A 2.0-mm punch biopsy taken from the wound area was collected and frozen in liquid nitrogen. The samples were homogenized in lysis buffer containing protease inhibitors (Roche Diagnostics, Indianapolis, IN), disrupted using Fast Prep (Q-Biogene, Solon, OH), and centrifuged at 5000× g for 10 min. The concentration of protein in each lysate was assessed using a bicinchoninic acid (BCA) protein assay kit (Pierce, Rockford, IL), and the supernatants were tested for β-defensin and ZO-1 levels using an ELISA kit (R&D Systems, Lille Cedex, France) according to the manufacturer’s instructions and as previously described132. The results were expressed as picograms of target molecule per milligram of total protein for each sample.

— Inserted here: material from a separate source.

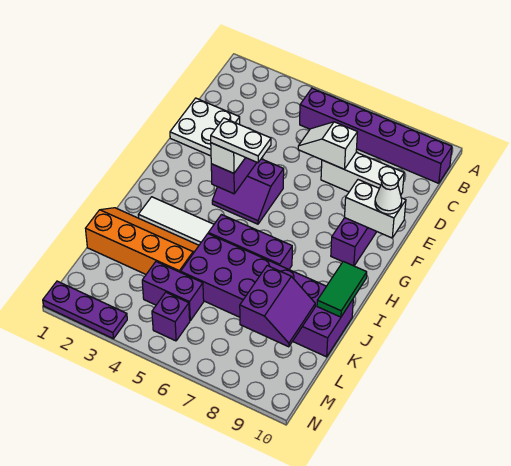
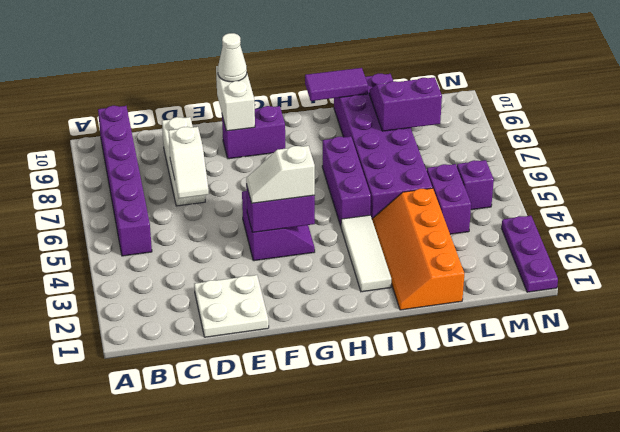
white 1x2 plate [211,118,271,163] -> none
green 1x2 tile [317,261,367,317] -> purple 1x2 tile [305,68,368,101]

Immunohistochemistry analysis

Samples were isolated from animals 3, 6, 9, 12 and 15 days post-wounding for histopathological examination. The skin specimens were immediately fixed in formal alcohol until processed133,134. Each specimen was then dehydrated and embedded, and thin sections (3 μm) were prepared. For immunohistochemistry, tissue sections were processed and stained with the following primary antibodies (anti-PECAM-1 and anti-CCL2) (Santa Cruz Biotechnology).

Statistical analysis

Statistical analysis was performed based on normally distributed data, which are expressed as the means ± standard errors of the means (SEM), using GraphPad Prism software version 5. The significant differences among the three groups were analyzed using one-way ANOVA followed by Tukey’s posttest.